Introduction
Before we start with this post, go here if you want to know why I was inactive for the last few months, I am back to posting regularly now :)
This is an interesting paper I read recently that has a novel way to parse user questions about a document. The key insight is that articles or research papers have a very structured format. In some cases, strict templates need to be followed. When this is true, it makes little sense to get context from just blobs of text which is what current approaches follow. PDFTriage proposes a way to train the model not only on the content but also on the metadata which provides the structure of the document. This is helpful because the AI model can now understand the mental model the user had in mind when writing the article.
This enables PDFTriage to accurately answer queries such as “Summarize pages 3-7”, “analyze data in table 3”, etc. In this post, let’s take a look at how it works.
Why do we need to have pre-processing?
It’s trivial but important to note that we need the pre-processing stage since for long documents it’s computationally infeasible to have the entire context in memory.
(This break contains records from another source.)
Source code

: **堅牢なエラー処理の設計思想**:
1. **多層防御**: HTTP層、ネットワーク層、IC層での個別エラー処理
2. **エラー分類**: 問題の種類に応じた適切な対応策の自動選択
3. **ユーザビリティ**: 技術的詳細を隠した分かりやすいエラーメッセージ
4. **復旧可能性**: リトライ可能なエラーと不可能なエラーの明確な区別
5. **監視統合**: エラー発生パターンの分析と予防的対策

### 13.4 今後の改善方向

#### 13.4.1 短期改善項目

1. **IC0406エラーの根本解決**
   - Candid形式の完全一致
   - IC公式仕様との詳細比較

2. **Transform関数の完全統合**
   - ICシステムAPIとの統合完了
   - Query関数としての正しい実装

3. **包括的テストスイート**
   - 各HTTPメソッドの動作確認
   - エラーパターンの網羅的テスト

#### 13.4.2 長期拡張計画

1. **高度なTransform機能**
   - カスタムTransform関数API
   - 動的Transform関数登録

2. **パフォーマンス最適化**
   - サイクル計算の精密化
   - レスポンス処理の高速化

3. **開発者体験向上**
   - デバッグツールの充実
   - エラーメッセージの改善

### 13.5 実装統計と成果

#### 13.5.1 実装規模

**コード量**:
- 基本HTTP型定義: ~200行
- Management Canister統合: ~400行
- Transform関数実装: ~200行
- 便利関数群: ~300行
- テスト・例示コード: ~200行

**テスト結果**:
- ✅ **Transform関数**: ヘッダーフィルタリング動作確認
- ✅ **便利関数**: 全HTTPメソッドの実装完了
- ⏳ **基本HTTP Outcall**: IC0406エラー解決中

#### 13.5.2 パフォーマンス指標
And when we are analyzing tomes — which is what we ideally want our NLP Agents to do — we need to only extract the information relevant to the user query to get useful results.
Architecture
PDFTraige has 3 stages, Getting the document structure, Using the structure to get the relevant context from LLMs and then using the context to answer user queries.
This is the figure presented in the paper:
Stage 1: Generate Document Structure
The authors consider born-digital PDF documents — documents that are created completely electronically (not scanned) — and use the AdobeExtract API to create a DOM-like structure of the document. This is then converted to a JSON file and given as input to the LLM.
Stage 2: LLM Querying
As mentioned above, the input to the LLM is the JSON object which represents the structure and the following 5 functions:
fetch_pages
fetch_sections
fetch_table
fetch_figures
retrieve
The paper just mentions “each function allows the PDFTriage system to gather precise information related to the given PDF document, centring around structured textual data in headers, subheaders, figures, tables, and section paragraphs.”
Each function is used in a separate query to get multiple answers and combined to get the final context.
A small note on how to call the functions
OpenAPI has a detailed example here. However, I’ll just briefly explain how a function could be called based on the query.
You first define the function in Python, then pass it as a JSON object which has keys like description, parameters, etc.
This is then passed as an argument to the OpenAPI model call. In the response, the model returns an array of the function calls it needs to make based on the user query. You use this array to call the functions and then run a second query where you input the original query and the response of the function calls requested by the model.
Stage 3: User QnA
This is the prompt used to initialize the system:
“You are an expert document question-answering system. You answer questions by finding relevant content in the document and answering questions based on that content. Document: <textual metadata of document>”
The model uses the functions described above in addition to the context retrieved in stage 2 to output the final answer.
Conclusion
Even though the approach seems simple enough, I enjoyed reading this paper because it shows how we can make improvements to AI models by literally thinking about what a human would do in the given context. Since we have a mental model when writing anything, like this post for example, it makes sense that the AI model should be able to parse and reference it to get better answers.